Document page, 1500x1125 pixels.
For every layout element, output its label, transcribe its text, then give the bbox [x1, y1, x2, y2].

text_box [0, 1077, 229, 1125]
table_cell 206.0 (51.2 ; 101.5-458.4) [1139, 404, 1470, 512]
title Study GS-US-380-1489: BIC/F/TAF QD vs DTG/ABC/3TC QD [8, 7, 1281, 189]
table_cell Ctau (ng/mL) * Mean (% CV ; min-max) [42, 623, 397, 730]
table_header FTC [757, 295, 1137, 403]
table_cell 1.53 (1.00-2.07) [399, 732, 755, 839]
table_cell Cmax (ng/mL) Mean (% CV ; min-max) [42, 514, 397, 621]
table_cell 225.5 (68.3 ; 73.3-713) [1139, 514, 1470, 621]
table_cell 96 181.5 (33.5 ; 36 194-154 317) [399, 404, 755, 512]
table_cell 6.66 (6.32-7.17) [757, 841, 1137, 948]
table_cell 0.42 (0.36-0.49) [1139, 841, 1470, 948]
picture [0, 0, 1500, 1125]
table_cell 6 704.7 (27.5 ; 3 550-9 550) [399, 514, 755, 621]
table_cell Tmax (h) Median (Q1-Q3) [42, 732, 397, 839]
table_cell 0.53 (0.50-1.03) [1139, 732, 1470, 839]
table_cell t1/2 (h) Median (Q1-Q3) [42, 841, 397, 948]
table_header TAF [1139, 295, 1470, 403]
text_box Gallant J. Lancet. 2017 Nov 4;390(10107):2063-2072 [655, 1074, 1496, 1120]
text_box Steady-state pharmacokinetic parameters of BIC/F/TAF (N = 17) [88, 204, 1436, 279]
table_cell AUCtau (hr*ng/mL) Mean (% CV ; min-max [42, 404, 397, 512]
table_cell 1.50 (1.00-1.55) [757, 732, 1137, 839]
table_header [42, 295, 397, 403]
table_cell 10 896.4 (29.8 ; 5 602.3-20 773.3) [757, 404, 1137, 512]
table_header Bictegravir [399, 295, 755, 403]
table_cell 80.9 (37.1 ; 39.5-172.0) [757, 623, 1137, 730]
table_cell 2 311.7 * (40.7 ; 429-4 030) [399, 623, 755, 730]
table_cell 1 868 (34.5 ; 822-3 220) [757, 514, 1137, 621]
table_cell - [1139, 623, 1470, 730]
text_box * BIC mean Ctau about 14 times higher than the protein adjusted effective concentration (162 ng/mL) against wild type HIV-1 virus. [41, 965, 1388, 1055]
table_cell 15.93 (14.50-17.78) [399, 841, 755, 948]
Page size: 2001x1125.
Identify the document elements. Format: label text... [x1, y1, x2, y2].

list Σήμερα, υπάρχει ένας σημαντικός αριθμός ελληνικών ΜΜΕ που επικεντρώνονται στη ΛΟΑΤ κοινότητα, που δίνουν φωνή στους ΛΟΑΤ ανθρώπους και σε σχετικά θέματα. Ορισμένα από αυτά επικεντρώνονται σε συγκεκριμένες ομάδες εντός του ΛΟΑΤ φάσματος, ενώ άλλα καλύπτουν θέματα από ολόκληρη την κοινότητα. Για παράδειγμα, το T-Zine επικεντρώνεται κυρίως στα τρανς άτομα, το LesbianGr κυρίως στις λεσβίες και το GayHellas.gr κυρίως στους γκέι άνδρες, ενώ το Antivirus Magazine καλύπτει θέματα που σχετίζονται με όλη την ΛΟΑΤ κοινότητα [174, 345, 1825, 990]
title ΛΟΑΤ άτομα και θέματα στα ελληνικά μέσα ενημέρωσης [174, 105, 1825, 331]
::::::::
What this task involves = Would you restate, word for word, every line of the listing from its first line through the line with "For every layout"?

Worked solution =
Document page, 1500x1125 pixels.
For every layout element, output its label, transcribe its text, then give the bbox [x1, y1, x2, y2].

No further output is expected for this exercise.